== EXERCISE DIRECTIONS ==
What this exercise needs is every entry restated as written, with no pictures.

Stored dataset items
════════

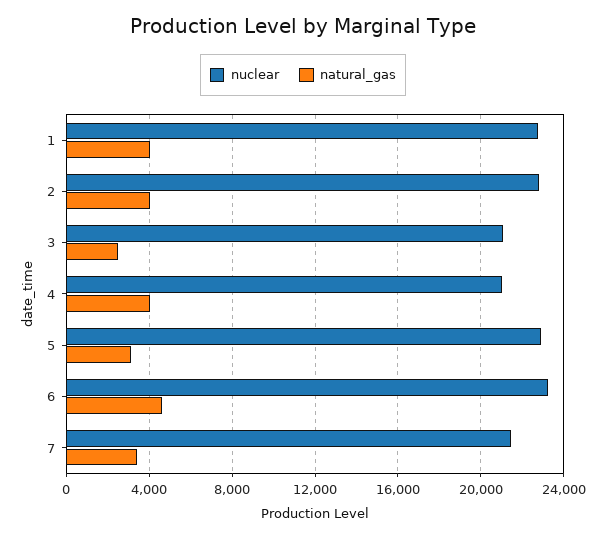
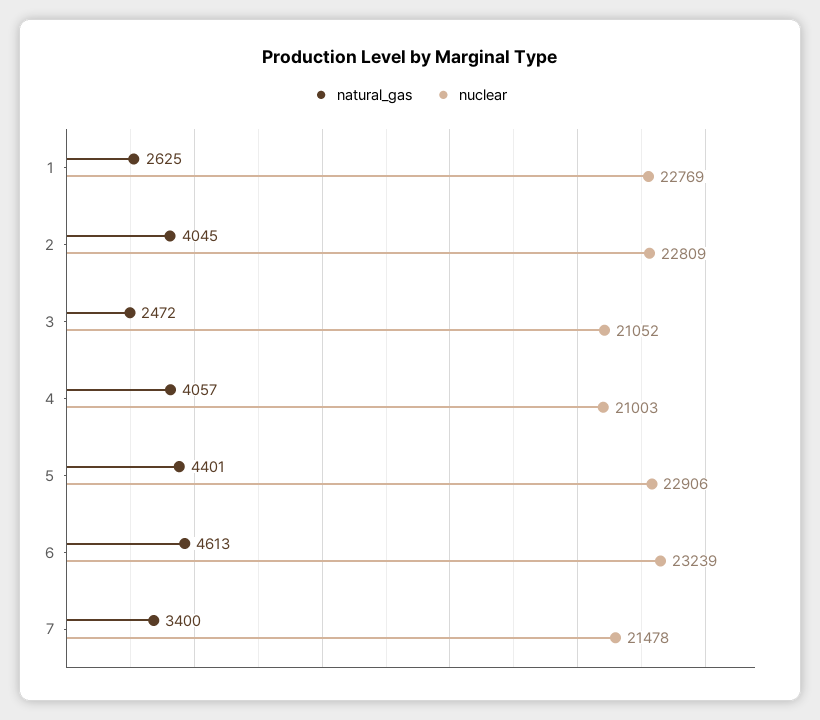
  {
    "nuclear": {
      "1": 22769,
      "2": 22809,
      "3": 21052,
      "4": 21003,
      "5": 22906,
      "6": 23239,
      "7": 21478
    },
    "natural_gas": {
-     "1": 4000,
+     "1": 2625,
      "2": 4045,
      "3": 2472,
      "4": 4057,
-     "5": 3000,
+     "5": 4401,
      "6": 4613,
      "7": 3400
    }
  }

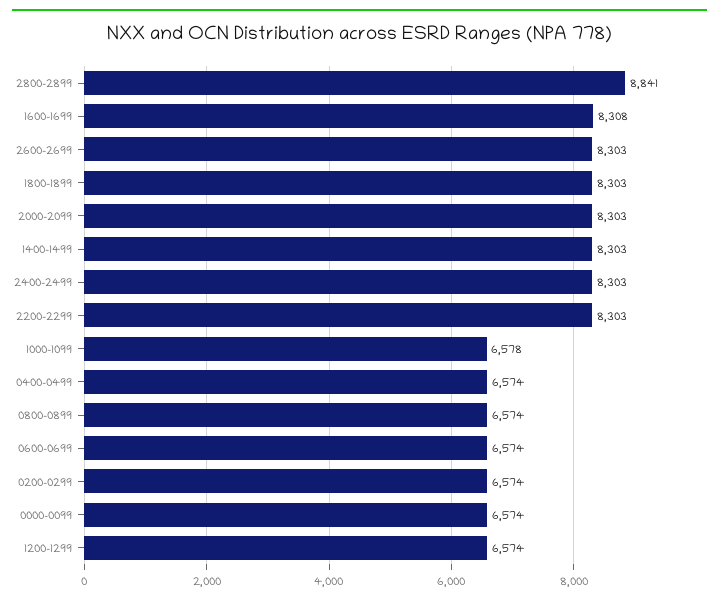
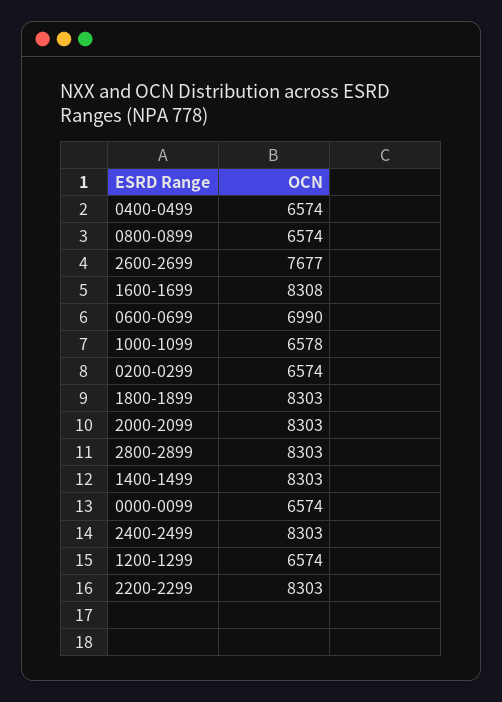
  {
-   "2800-2899": 8841,
+   "2800-2899": 8303,
    "1600-1699": 8308,
-   "2600-2699": 8303,
+   "2600-2699": 7677,
    "1800-1899": 8303,
    "2000-2099": 8303,
    "1400-1499": 8303,
    "2400-2499": 8303,
    "2200-2299": 8303,
    "1000-1099": 6578,
    "0400-0499": 6574,
    "0800-0899": 6574,
-   "0600-0699": 6574,
+   "0600-0699": 6990,
    "0200-0299": 6574,
    "0000-0099": 6574,
    "1200-1299": 6574
  }

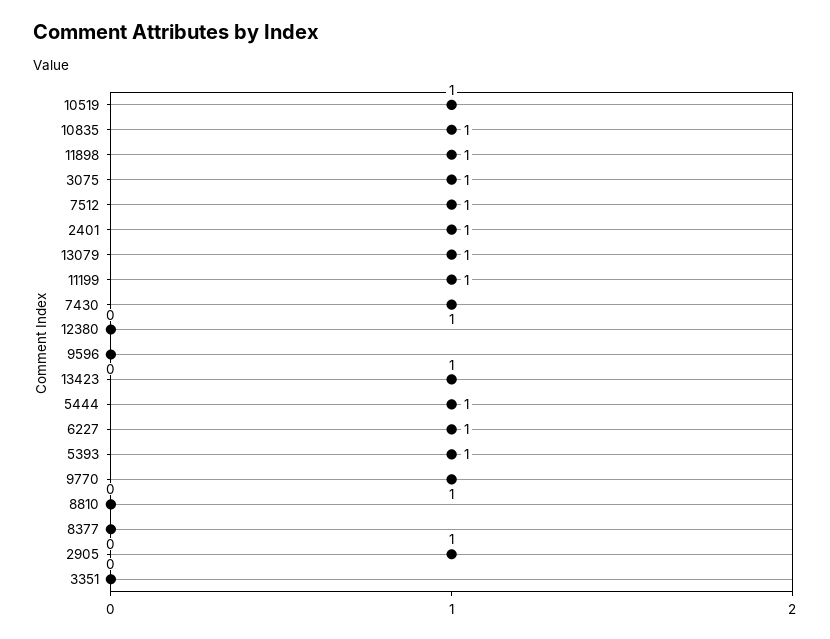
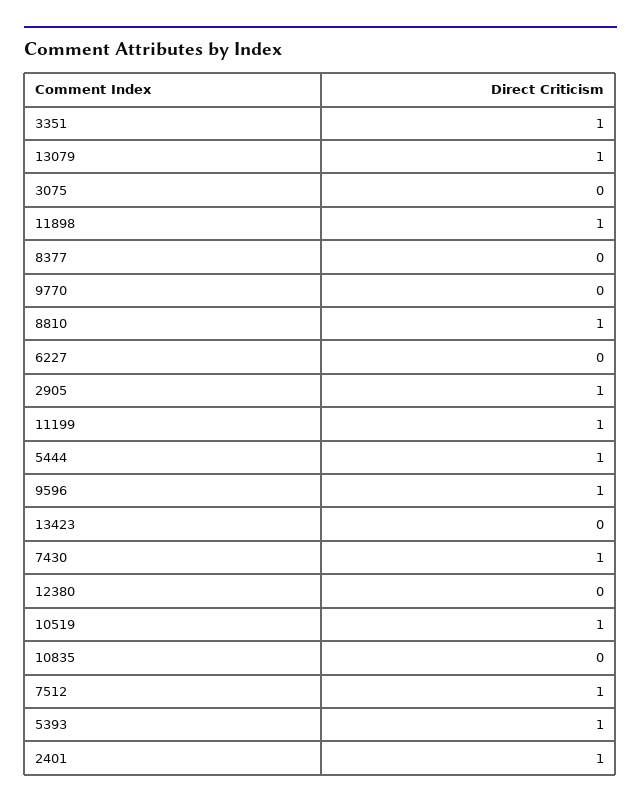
  {
    "10519": 1,
-   "10835": 1,
+   "10835": 0,
    "11898": 1,
-   "3075": 1,
+   "3075": 0,
    "7512": 1,
    "2401": 1,
    "13079": 1,
    "11199": 1,
    "7430": 1,
    "12380": 0,
-   "9596": 0,
+   "9596": 1,
-   "13423": 1,
+   "13423": 0,
    "5444": 1,
-   "6227": 1,
+   "6227": 0,
    "5393": 1,
-   "9770": 1,
+   "9770": 0,
-   "8810": 0,
+   "8810": 1,
    "8377": 0,
    "2905": 1,
-   "3351": 0
+   "3351": 1
  }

════════

== SOLUTION ==
  {
    "nuclear": {
      "1": 22769,
      "2": 22809,
      "3": 21052,
      "4": 21003,
      "5": 22906,
      "6": 23239,
      "7": 21478
    },
    "natural_gas": {
-     "1": 4000,
+     "1": 2625,
      "2": 4045,
      "3": 2472,
      "4": 4057,
-     "5": 3000,
+     "5": 4401,
      "6": 4613,
      "7": 3400
    }
  }

  {
-   "2800-2899": 8841,
+   "2800-2899": 8303,
    "1600-1699": 8308,
-   "2600-2699": 8303,
+   "2600-2699": 7677,
    "1800-1899": 8303,
    "2000-2099": 8303,
    "1400-1499": 8303,
    "2400-2499": 8303,
    "2200-2299": 8303,
    "1000-1099": 6578,
    "0400-0499": 6574,
    "0800-0899": 6574,
-   "0600-0699": 6574,
+   "0600-0699": 6990,
    "0200-0299": 6574,
    "0000-0099": 6574,
    "1200-1299": 6574
  }

  {
    "10519": 1,
-   "10835": 1,
+   "10835": 0,
    "11898": 1,
-   "3075": 1,
+   "3075": 0,
    "7512": 1,
    "2401": 1,
    "13079": 1,
    "11199": 1,
    "7430": 1,
    "12380": 0,
-   "9596": 0,
+   "9596": 1,
-   "13423": 1,
+   "13423": 0,
    "5444": 1,
-   "6227": 1,
+   "6227": 0,
    "5393": 1,
-   "9770": 1,
+   "9770": 0,
-   "8810": 0,
+   "8810": 1,
    "8377": 0,
    "2905": 1,
-   "3351": 0
+   "3351": 1
  }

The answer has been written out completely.